Danish Scout Camp Features Nazi Game
By Associated PressJanuary 23, 2003, 7:54 PM EST
COPENHAGEN, Denmark -- A Danish scout group acknowledged it "may have crossed the line" by organizing a game of tag in which adults pretending to be Nazis chased children dressed as Jews around a phony concentration camp.
The Danish Christian FDF scout group put up swastikas and Nazi-type signs and had the children wear yellow Stars of David as they were chased around the school yard at the Kongeaadal school, 161 miles southwest of Copenhagen.
One sign had the German words "Arbeit macht frei," or "Work will set you free," the infamous inscription over the entrance of the Auschwitz concentration camp in Poland.

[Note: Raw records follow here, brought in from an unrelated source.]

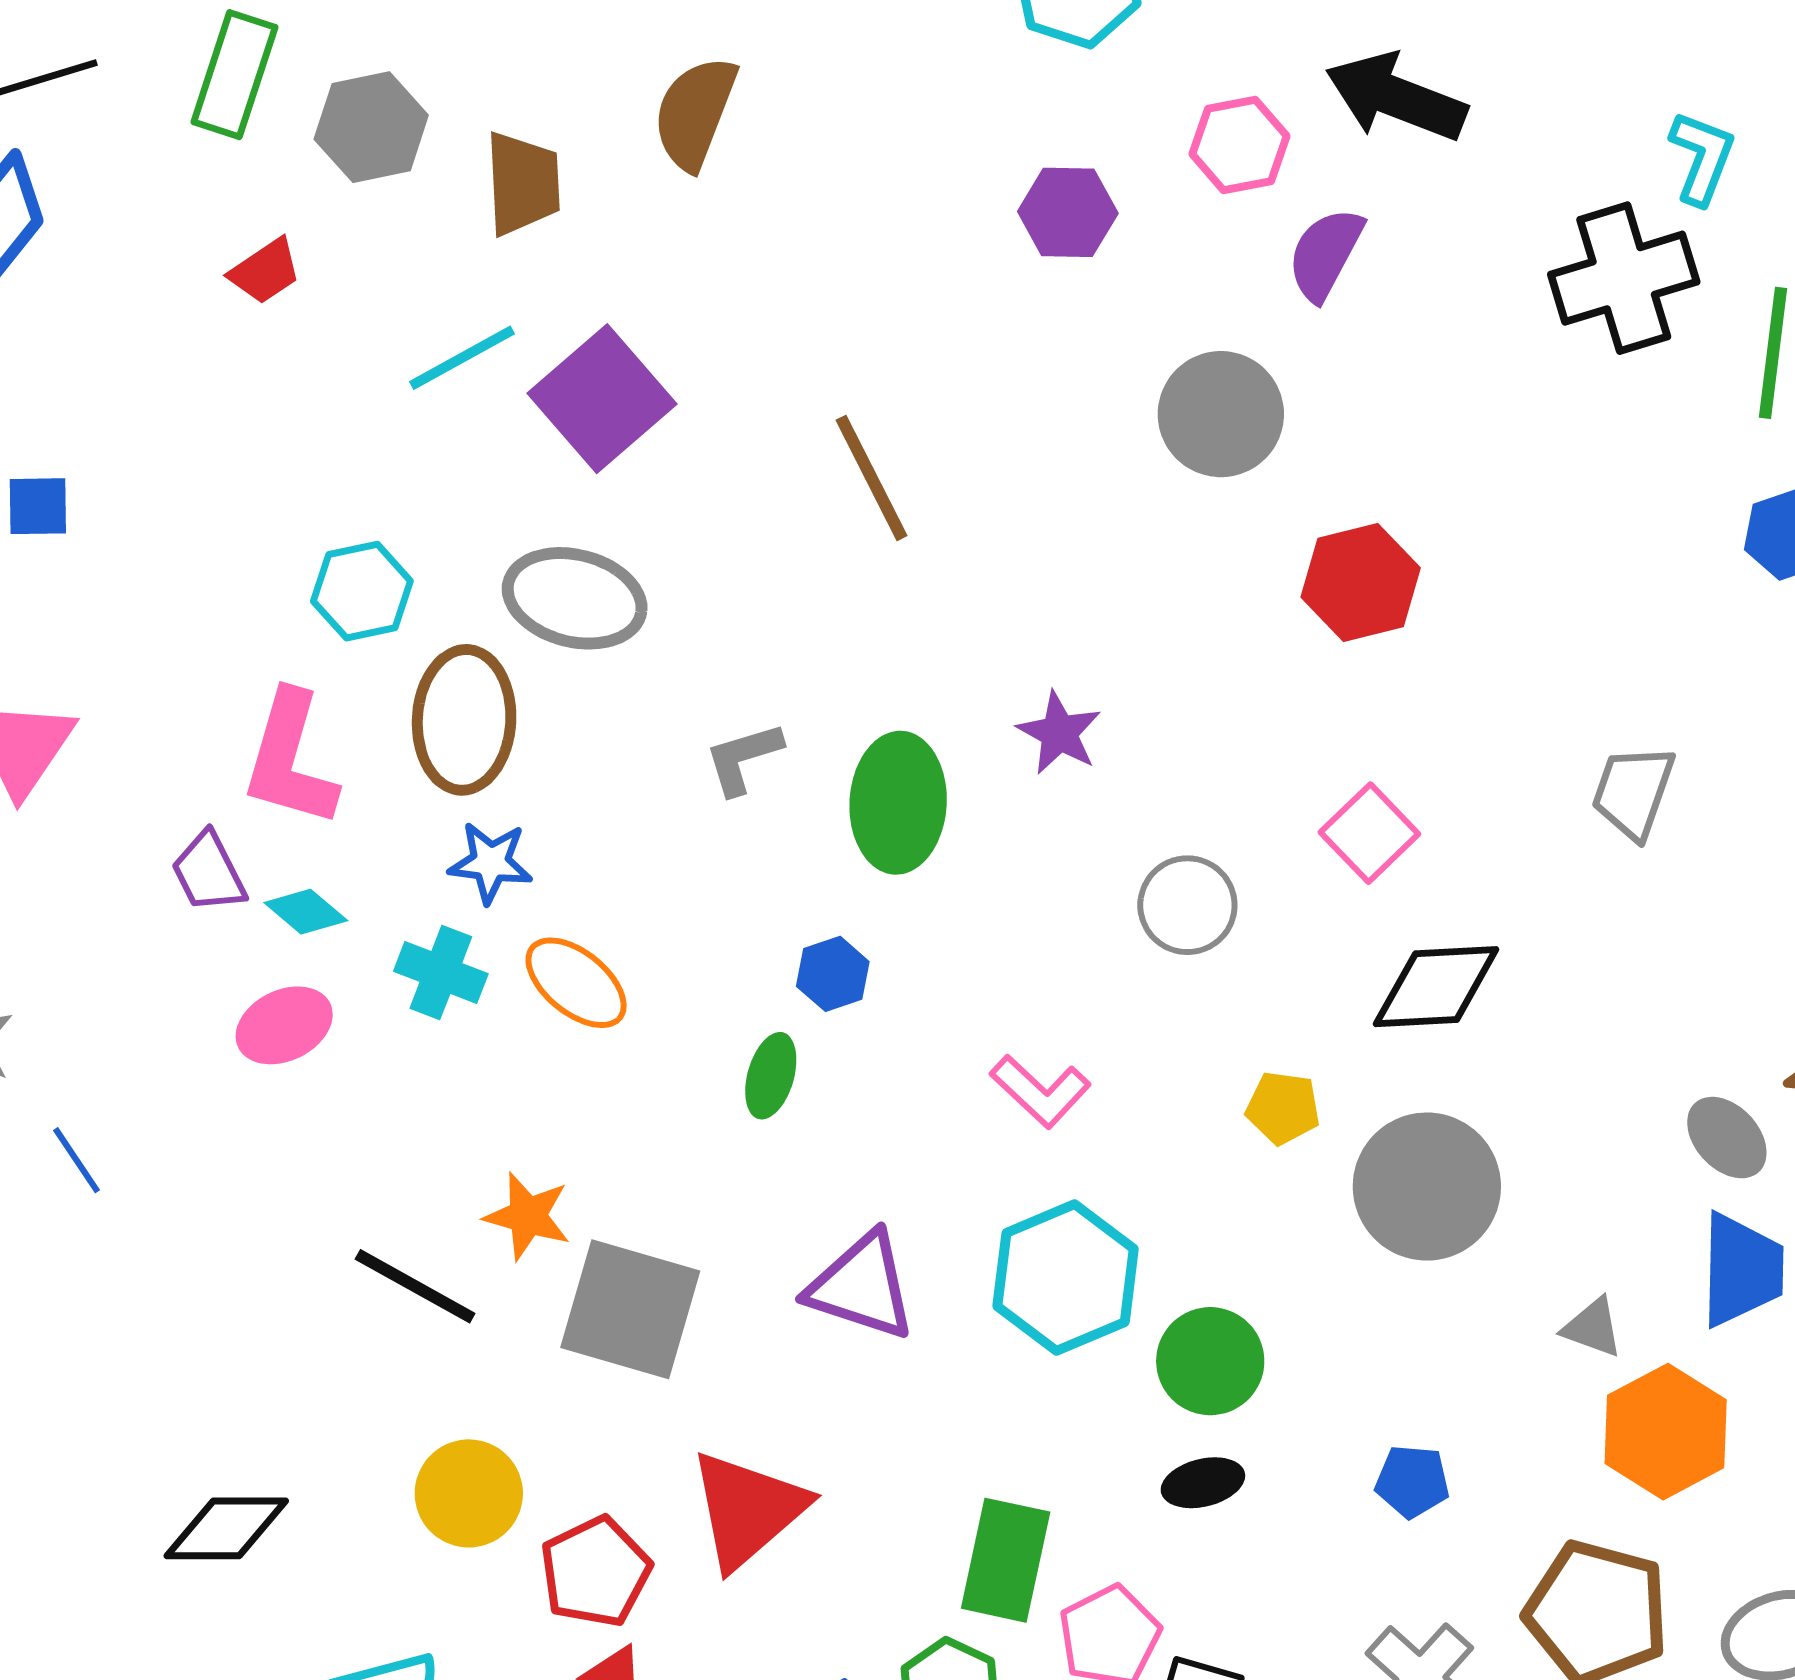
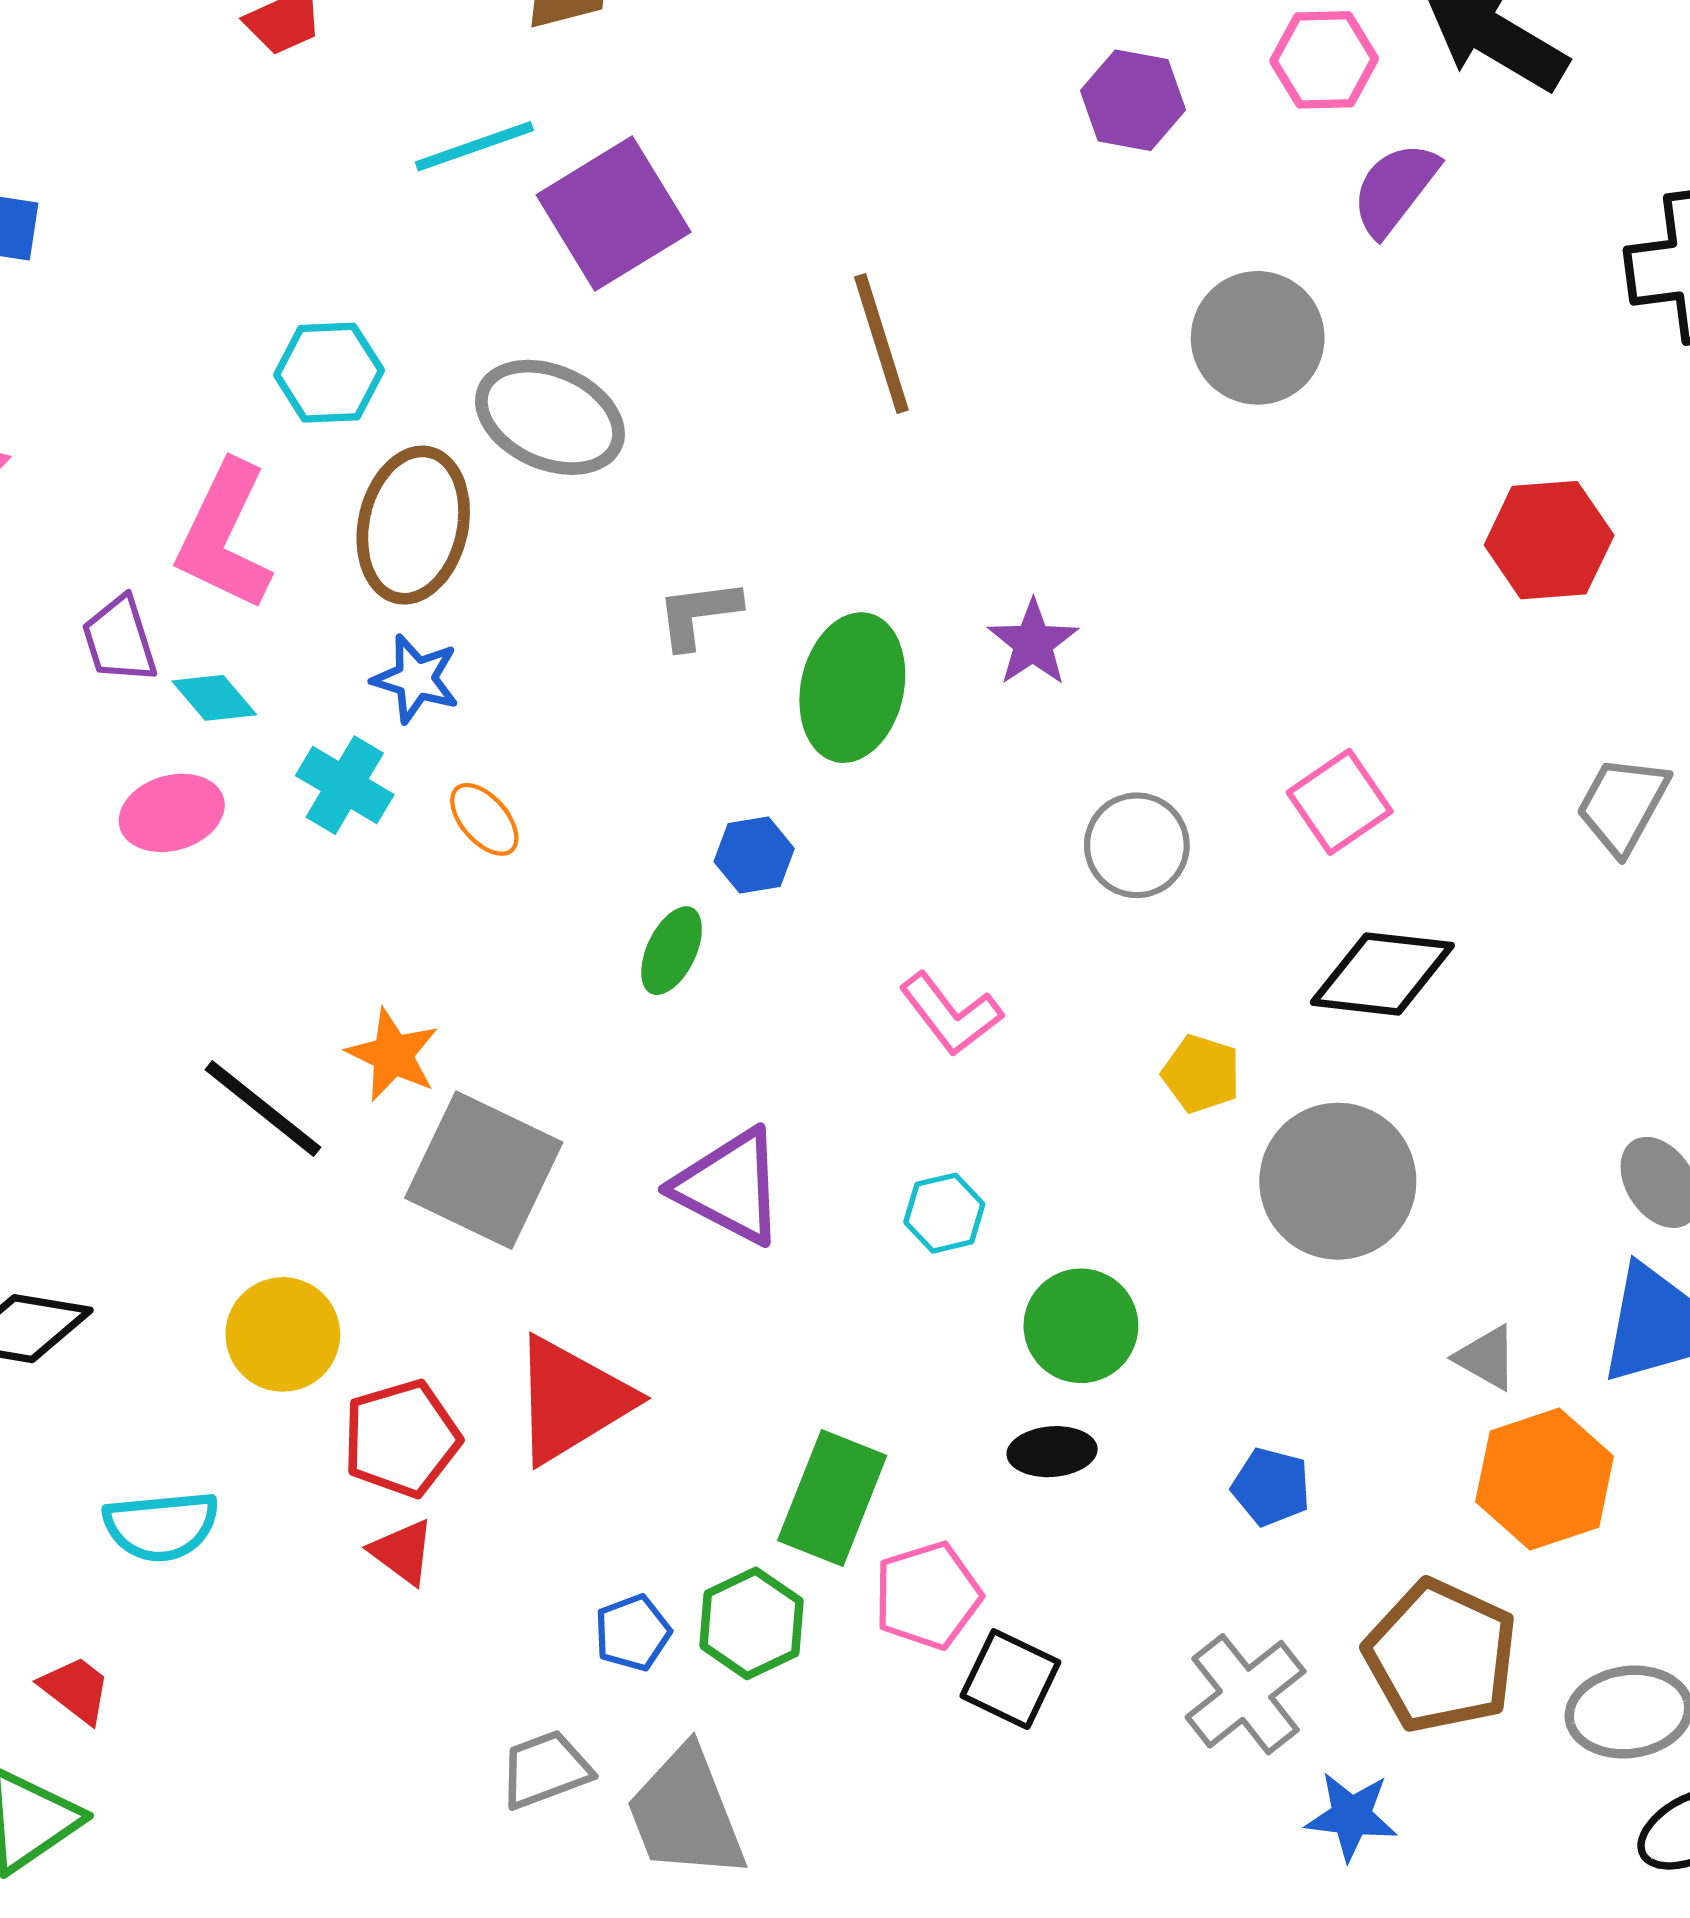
red hexagon: (1361, 583) -> (1549, 540), moved
orange ellipse: (576, 983) -> (484, 819), size x0.7
cyan hexagon: (1066, 1278) -> (944, 1213), size x0.5

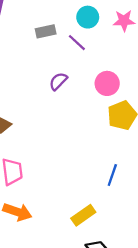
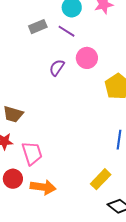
pink circle: (107, 83) -> (87, 58), moved

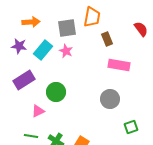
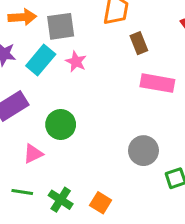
gray square: (67, 28) -> (61, 26), moved
gray circle: (110, 99) -> (143, 151), moved

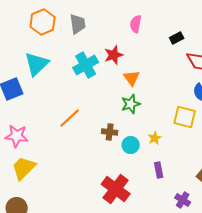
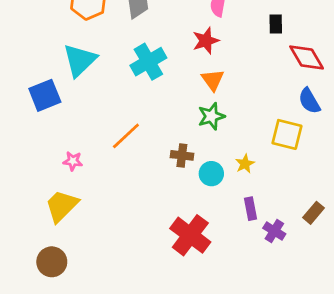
black rectangle: (177, 38) -> (276, 24), turned -64
red star: (114, 55) -> (206, 41), moved
pink star: (17, 136) -> (73, 161), moved, size x0.6
purple cross: (183, 200) -> (274, 231), moved

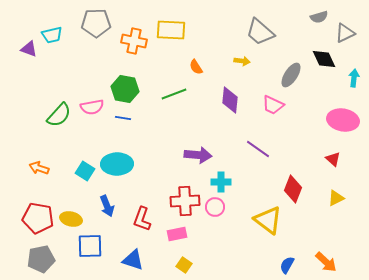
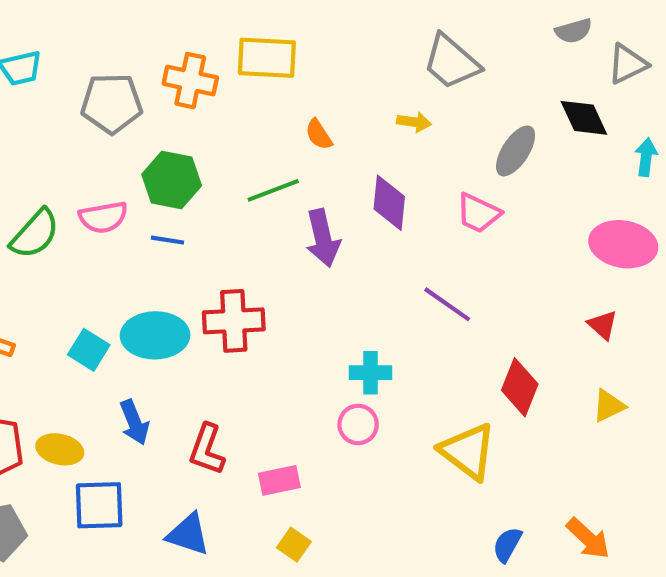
gray pentagon: (96, 23) -> (112, 103), moved
purple arrow: (198, 155) -> (323, 238), moved, turned 72
red cross: (185, 201) -> (234, 321), moved

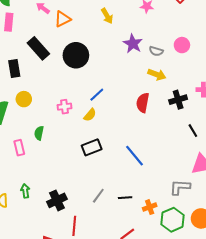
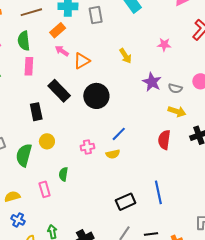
yellow semicircle: (90, 115) -> (113, 154), turned 40
black rectangle: (92, 147) -> (126, 202), moved
blue line: (135, 156) -> (158, 192), turned 30

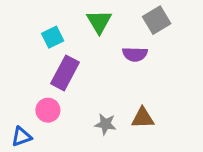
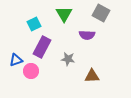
gray square: (157, 20) -> (101, 13), turned -30
gray star: (105, 124) -> (68, 59), moved
blue triangle: (22, 137) -> (16, 60), moved

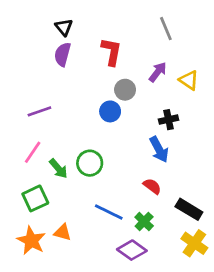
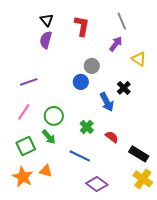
red L-shape: (111, 52) -> (82, 26), moved
purple arrow: (158, 72) -> (116, 44), moved
black cross: (169, 120) -> (124, 88), turned -32
blue arrow: (159, 149) -> (107, 102), moved
green circle: (90, 163) -> (54, 116), moved
green arrow: (58, 169) -> (49, 137), moved
green cross: (144, 222) -> (87, 127), moved

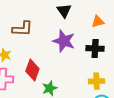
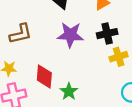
yellow cross: (96, 81) -> (119, 57), moved

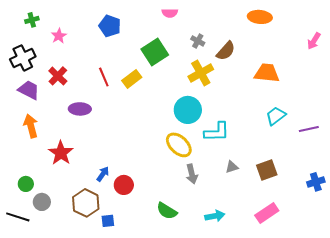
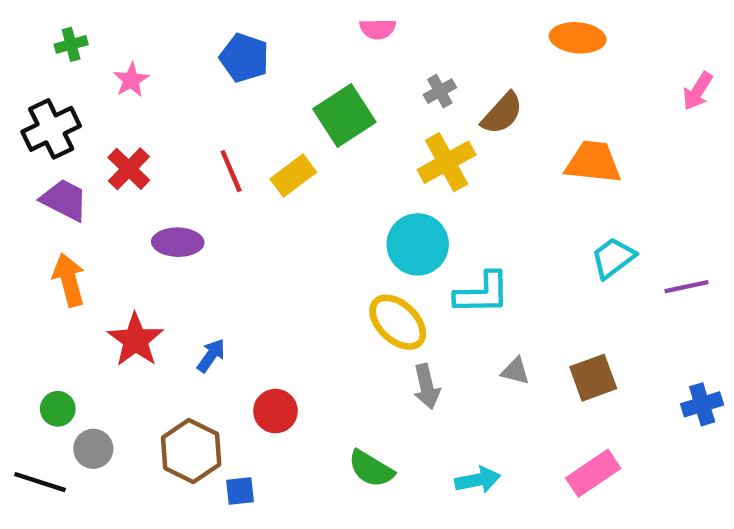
gray cross: (198, 41) -> (440, 91), turned 32
gray triangle: (232, 167) -> (515, 371), turned 32
blue arrow: (103, 174) -> (211, 355), moved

"I was shocked," Johanna Christiansen, whose two daughters took part, told the Ekstra Bladet newspaper on Thursday. "It's wrong to expose children to this."
Jes Imer, of the local FDF chapter, told the tabloid B.T. that organizers "may have crossed the line this time with a night game where Nazis chase Jews."
"I don't know whether I should apologize," Imer told B.T. of the incident last weekend. "I didn't want the game to hurt anyone."
The group of about 160 scouts, aged 11-14 included a dozen teenagers from the Danish-speaking minority in northern Germany.